--- WHAT YOU WILL DO ---
Rewrite every line of the material below, changing "scientific name" to "binomial name" wherever it occurs and keeping all other text the same.

*** SUPPLIED DATA ***

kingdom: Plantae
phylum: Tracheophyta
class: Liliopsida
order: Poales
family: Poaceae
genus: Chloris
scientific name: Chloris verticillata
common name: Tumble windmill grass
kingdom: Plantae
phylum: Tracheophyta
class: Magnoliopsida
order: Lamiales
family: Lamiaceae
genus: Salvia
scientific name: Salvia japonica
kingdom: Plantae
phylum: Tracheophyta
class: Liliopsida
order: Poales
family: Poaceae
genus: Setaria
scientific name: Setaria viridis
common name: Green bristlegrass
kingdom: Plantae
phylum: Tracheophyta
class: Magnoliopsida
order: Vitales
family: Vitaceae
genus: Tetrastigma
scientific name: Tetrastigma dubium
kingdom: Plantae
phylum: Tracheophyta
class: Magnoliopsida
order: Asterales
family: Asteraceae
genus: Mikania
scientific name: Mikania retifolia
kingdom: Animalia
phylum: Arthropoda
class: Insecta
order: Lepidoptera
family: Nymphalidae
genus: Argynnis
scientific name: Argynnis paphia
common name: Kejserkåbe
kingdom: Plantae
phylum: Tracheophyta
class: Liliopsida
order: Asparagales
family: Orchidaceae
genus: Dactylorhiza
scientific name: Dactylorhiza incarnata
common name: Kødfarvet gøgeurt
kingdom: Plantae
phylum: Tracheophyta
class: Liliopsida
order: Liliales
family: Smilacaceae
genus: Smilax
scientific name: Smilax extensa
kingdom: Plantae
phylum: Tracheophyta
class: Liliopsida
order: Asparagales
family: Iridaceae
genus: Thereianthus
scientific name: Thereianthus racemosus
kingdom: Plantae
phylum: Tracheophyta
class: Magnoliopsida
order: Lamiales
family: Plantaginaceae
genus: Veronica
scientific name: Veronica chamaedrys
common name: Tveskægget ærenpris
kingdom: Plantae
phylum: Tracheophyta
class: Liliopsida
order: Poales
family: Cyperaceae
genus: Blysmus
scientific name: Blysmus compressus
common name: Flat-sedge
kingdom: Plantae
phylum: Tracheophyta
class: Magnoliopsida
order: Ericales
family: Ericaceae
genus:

***

--- EXERCISE RESPONSE ---
kingdom: Plantae
phylum: Tracheophyta
class: Liliopsida
order: Poales
family: Poaceae
genus: Chloris
binomial name: Chloris verticillata
common name: Tumble windmill grass
kingdom: Plantae
phylum: Tracheophyta
class: Magnoliopsida
order: Lamiales
family: Lamiaceae
genus: Salvia
binomial name: Salvia japonica
kingdom: Plantae
phylum: Tracheophyta
class: Liliopsida
order: Poales
family: Poaceae
genus: Setaria
binomial name: Setaria viridis
common name: Green bristlegrass
kingdom: Plantae
phylum: Tracheophyta
class: Magnoliopsida
order: Vitales
family: Vitaceae
genus: Tetrastigma
binomial name: Tetrastigma dubium
kingdom: Plantae
phylum: Tracheophyta
class: Magnoliopsida
order: Asterales
family: Asteraceae
genus: Mikania
binomial name: Mikania retifolia
kingdom: Animalia
phylum: Arthropoda
class: Insecta
order: Lepidoptera
family: Nymphalidae
genus: Argynnis
binomial name: Argynnis paphia
common name: Kejserkåbe
kingdom: Plantae
phylum: Tracheophyta
class: Liliopsida
order: Asparagales
family: Orchidaceae
genus: Dactylorhiza
binomial name: Dactylorhiza incarnata
common name: Kødfarvet gøgeurt
kingdom: Plantae
phylum: Tracheophyta
class: Liliopsida
order: Liliales
family: Smilacaceae
genus: Smilax
binomial name: Smilax extensa
kingdom: Plantae
phylum: Tracheophyta
class: Liliopsida
order: Asparagales
family: Iridaceae
genus: Thereianthus
binomial name: Thereianthus racemosus
kingdom: Plantae
phylum: Tracheophyta
class: Magnoliopsida
order: Lamiales
family: Plantaginaceae
genus: Veronica
binomial name: Veronica chamaedrys
common name: Tveskægget ærenpris
kingdom: Plantae
phylum: Tracheophyta
class: Liliopsida
order: Poales
family: Cyperaceae
genus: Blysmus
binomial name: Blysmus compressus
common name: Flat-sedge
kingdom: Plantae
phylum: Tracheophyta
class: Magnoliopsida
order: Ericales
family: Ericaceae
genus:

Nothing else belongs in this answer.